While Brooks is slippery, he's not nuts. Because even he concedes that the Path to Prosperity is, well, not very good:
As presently configured, it is unacceptable to moderate voters and stands no chance of passage. Substantively, it does not address the structural problems plaguing the American economy: wage stagnation, inequality, declining growth rates. It doesn't have an answer to rising health care costs. Nor does it leave room for future policy creativity; there's no money to allow future generations to rise to unforeseen challenges.
Other than that, the Ryan plan is just peachy. But why is Brooks so eager to characterize Ryan's budget as simply a rhetorical spark for national discussion rather than a real statement of intent? Because as a matter of public policy the plan is being chewed to pieces. It's also political poison, and not only for Democrats. From the AP:
Mindful of the political risks, most Republican presidential hopefuls treaded gingerly after House Republicans unveiled a budget plan that would slash federal spending by about $5 trillion over 10 years while revamping health programs for the elderly and poor.

Several, including former Minnesota Gov. Tim Pawlenty, praised the budget's sponsor, Wisconsin Rep. Paul Ryan, but stopped short of fully endorsing the blueprint and didn't indicate whether they backed the massive changes in Medicare and Medicaid. Others, such as former House Speaker Newt Gingrich, were silent on the plan.

For a conservative like Ryan, you know you're in trouble when Gingrich -- the last pol to try to kill Medicare and a guy who would gab through Doomsday -- is too busy staring at his wingtips to weigh in.

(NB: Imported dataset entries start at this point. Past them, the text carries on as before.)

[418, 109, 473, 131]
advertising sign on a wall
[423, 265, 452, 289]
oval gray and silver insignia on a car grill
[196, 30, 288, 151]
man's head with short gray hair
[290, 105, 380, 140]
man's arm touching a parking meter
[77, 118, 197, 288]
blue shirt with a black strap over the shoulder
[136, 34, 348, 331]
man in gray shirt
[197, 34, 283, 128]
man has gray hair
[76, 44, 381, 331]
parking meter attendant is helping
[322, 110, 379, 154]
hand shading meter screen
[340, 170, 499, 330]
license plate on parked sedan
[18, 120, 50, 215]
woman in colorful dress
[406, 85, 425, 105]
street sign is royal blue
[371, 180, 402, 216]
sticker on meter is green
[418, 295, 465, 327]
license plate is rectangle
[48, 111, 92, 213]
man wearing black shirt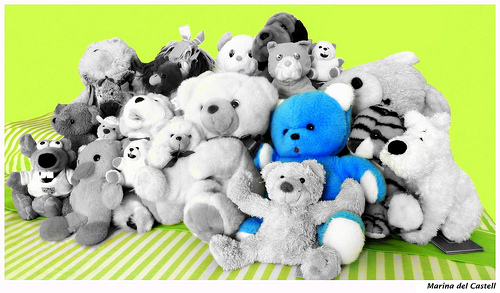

Another leading Republican, Mitt Romney, has also kept his head down.

Gamesmanship by potential presidential contenders? Sure. And that's anchored by their recognition that Ryan's ideas are certain to be deeply unpopular with millions of Americans, including seniors, the poor and disabled, and anyone whose salary has fewer than seven figures in it. That isn't because people are unwilling to "confront the implications of their choices," as Brooks claims. Quite the opposite -- they're just fine with confronting the implications of Ryan's plan, and rejecting them.